Eso lo dirán las investigaciones. Yo dije que no era un héroe. Es un policía sujeto de investigación que hemos visto que ha sido objeto de golpes. La verdad es que sería muy duro juzgarlo en este momento. Cuando uno es objeto de una golpiza, a cargo de mucha gente violenta, teniendo un arma y sin un buen entrenamiento, podría hacer una locura. Una cosa ilegal.
¿No dudó en aceptar el cargo de ministro tomando en cuenta las críticas alrededor del gobierno y los cuestionamientos sobre el presidente?
No. Yo regresaba de viaje, y no le consulté ni siquiera a mi esposa. Soy completamente consciente de que han invitado mucha más gente, personas de trayectoria, con vinculaciones con organismos como la Sociedad Nacional de Industrias, pero nadie aceptó. Yo, siendo un catedrático y columnista que dice cómo se deben hacer las cosas, creo que era una señal de que tocaba asumir el compromiso.
Respecto a sus columnas, en una de ellas señaló la figura de la vacancia de Dina.
Haberle dado una hora y media o dos al abogado de Dina Boluarte para que lea toda la constitución y plantee un argumento es incorrecto, es violatorio del derecho a la defensa. Mi amigo Aníbal Quiroga dice que simplemente es una sanción política. Si se reúnen los votos, está vacada. Yo siempre he alegado que esto es una ventana para casos extremos, donde la falta moral es evidente y que no hay que probarla, como el caso de Vizcarra.

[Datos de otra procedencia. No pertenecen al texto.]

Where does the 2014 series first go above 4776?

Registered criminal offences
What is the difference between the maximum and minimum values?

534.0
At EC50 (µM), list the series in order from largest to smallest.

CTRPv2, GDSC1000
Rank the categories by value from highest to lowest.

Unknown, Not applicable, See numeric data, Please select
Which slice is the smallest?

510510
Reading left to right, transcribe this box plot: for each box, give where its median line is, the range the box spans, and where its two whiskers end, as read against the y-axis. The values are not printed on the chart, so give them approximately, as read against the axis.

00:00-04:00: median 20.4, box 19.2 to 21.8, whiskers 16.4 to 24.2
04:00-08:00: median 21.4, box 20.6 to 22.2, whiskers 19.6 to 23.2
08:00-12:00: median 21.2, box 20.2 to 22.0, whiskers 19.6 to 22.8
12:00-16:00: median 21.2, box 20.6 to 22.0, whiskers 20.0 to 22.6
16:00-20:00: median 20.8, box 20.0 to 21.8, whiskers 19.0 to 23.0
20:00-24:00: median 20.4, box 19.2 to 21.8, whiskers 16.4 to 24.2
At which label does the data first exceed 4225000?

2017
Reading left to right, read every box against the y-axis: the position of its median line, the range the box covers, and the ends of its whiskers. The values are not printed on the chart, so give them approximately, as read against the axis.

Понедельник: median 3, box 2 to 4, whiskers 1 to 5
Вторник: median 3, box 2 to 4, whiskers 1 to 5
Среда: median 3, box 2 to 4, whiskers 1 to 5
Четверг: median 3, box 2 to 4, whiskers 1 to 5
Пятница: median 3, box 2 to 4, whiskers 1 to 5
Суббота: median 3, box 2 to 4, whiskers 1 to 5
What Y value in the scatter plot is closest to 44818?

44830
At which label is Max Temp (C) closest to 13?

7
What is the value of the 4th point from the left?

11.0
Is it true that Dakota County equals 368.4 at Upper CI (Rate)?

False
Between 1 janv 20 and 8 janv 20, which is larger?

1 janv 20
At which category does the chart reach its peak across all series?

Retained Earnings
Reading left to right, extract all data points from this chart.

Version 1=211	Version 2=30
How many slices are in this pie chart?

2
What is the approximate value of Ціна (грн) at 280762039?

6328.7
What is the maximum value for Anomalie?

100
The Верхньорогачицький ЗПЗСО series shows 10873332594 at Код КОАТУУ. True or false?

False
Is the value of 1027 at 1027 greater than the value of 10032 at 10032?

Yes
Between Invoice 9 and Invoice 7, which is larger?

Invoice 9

En el caso de Boluarte no fue el primer intento de vacancia, ¿cuál fue el motivo por el que ahora sí se logró?
Los grupos parlamentarios ya no podían seguir cargando con el peso de Dina antes de empezar la campaña electoral. De ninguna manera podían cargar con ella hasta julio del próximo año. En realidad, no fue incapacidad moral lo de Boluarte, fue incapacidad política absoluta. No supo responder a los requerimientos.
¿No hubiese sido mejor que, luego de la vacancia, se formara una nueva mesa directiva para asumir el gobierno? Al final, José Jerí es un accesitario…
Paniagua era un diputado que no había tenido un peso demasiado significativo, no tenía mayor influencia en el proceso de decisión y no era candidato presidencial. Por eso fue elegido. Jerí, cuando se le quiso censurar, tuvo el respaldo de los congresistas y ellos son los representantes del pueblo.
¿No considera que actualmente el Congreso tiene mucho poder?
El problema es que el Congreso no tiene poder. Están absolutamente deslegitimados y no tienen espacio para hacer grandes reformas.
Pero han cambiado el 50% de la Constitución…
Sí, pero ese es un argumento de algunos que suman la cantidad de artículos. Al pasar a la bicameralidad se cambiaron más de 58 artículos, pero porque tenían la palabra “Congreso” y tuvo que agregarse “Senado”. No es que hayan cambiado la mitad de la constitución. Al contrario, a mi manera de ver, no han hecho los cambios que se necesitan.